━━ EXCERPTED PASSAGE ━━

Academic Search Engine Spam and Google Scholar's Resilience Against it

Beel, Joeran; Gipp, Bela

doi:https://doi.org/10.3998/3336451.0013.305

Print
Share+
- Twitter
- Facebook
- Reddit
- Mendeley

Academic Search Engine Spam and Google Scholar's Resilience Against it

Journal of Electronic Publishing

Volume 13, Issue 3, December 2010

DOI: https://doi.org/10.3998/3336451.0013.305

Permissions: This work is protected by copyright and may be linked to without seeking permission. Permission must be received for subsequent distribution in print or electronically. Please contact [email protected] for more information.

For more information, read Michigan Publishing's access and usage policy.

« Prev section Next section »

6 Results

6.1 Websites Google Scholar crawled

Google Scholar did not index our PDF files from mendeley.com and researchgate.com, although other PDFs from those websites are indexed by Google Scholar. PDFs from sciplore.org, beel.org and academia.edu were indexed as well as PDFs from the university’s Web space.

6.2 Spamming while writing a real article

While writing one of our real papers (Beel and Gipp 2009b), and before it was published, we added words in white color to the first page (see Figure 2). In addition, we added several words in a layer behind the original text (see Figure 3). Finally, a vector graphic, a type of picture that can be searched and is machine readable, was inserted. This vector graphic was also placed behind the original text, and contained white text in a tiny font size (see Figure 4).

The paper then was submitted and accepted for a conference, published by IEEE, and included in IEEE Xplore. We did not let IEEE know what we were doing, and the invisible text was not discovered. About two months after publication the paper was crawled and indexed by Google Scholar, which included the invisible text. That means users of Google Scholar may find our article when they search for keywords that appear only in the invisible text.

━━━

EXERCISE INSTRUCTIONS:
a: According to the article on academic search engine spam, the authors' PDF files on which two websites did Google Scholar not index?
b: Pick up the article on academic search engine spam after its last sentence and continue it.

━━ SUPPLIED MATERIAL ━━

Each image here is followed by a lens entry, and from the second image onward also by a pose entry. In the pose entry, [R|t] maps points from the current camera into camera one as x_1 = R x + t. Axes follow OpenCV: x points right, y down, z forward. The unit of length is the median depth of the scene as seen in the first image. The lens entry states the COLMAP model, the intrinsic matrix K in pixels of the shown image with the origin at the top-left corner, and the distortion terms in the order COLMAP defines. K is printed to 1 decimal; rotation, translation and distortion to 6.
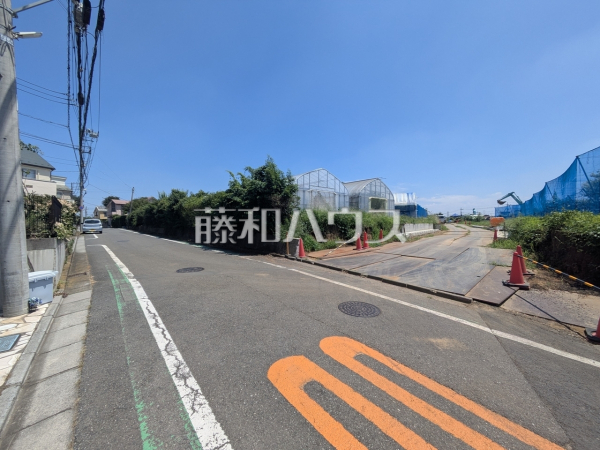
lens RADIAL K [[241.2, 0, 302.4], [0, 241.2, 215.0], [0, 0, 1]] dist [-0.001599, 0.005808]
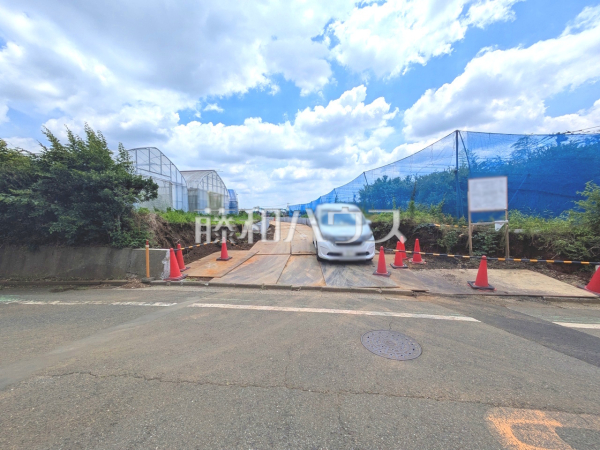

━━━

RESULTS FOR EACH TASK:
a: mendeley.com and researchgate.com

b:
Figure 2:

White text on white background (highlighted for illustration)

Figure 3:

Text in a hidden layer behind the original text (highlighted for illustration)

Figure 4:

The tiny white text right of the 'Vector graphic xxx:' is a vector grpahic (highlighed for illustration)

6.3 Modifying an already published article

6.3.1 Content modifications

We modified some articles we had already published and added additional keywords (both visible and invisible) throughout the document. Google indexed all modified PDFs and grouped them with the original ones. That means users of Google Scholar may find these modified articles when they search for the additional keywords. In other words, researchers can make their articles appear for keyword searches the original article would not be considered relevant for.

New keywords were also added to the PDF metadata (title and keyword field). However, Google Scholar did not index the additional metadata.

6.3.2 Bibliography modifications

In several existing articles we added new references to the bibliography. Some pointed to articles that were more recent than the original article. These modified articles were uploaded to the Web, and Google Scholar indexed all additional references. As a consequence, citation counts and rankings of the cited articles increased.

That means researchers could easily increase citation counts and rankings of their articles by modifying existing article (and not necessarily their own). This way a researcher could also increase visibility of his articles. He could modify one of his own articles, add references to the bibliography, and the newly cited authors would then probably pay attention to the article.

6.3.3 Adding advertisements

We modified one article (Beel and Gipp 2009b) and placed Viagra advertisement in it, including a clickable link to the corresponding website (see Figure 5). After a few weeks Google Scholar indexed the PDF file and grouped it with the already indexed files.

That means users of Google Scholar interested in the full text of our research article (Beel and Gipp 2009b), might download the manipulated PDF containing the Viagra advertisement and we—if we were real spammers—could generate revenue from the researchers visiting the advertised website.

Figure 5:

Viagra advertisement placed on the first page of an article with a link to a website selling Viagra

6.4 Publishing completely new papers

So far, we had modified only existing papers. Google Scholar already knew the articles’ metadata—title and author, for instance—when it was indexing the manipulated PDFs.

We also made Google Scholar index papers that were never officially published.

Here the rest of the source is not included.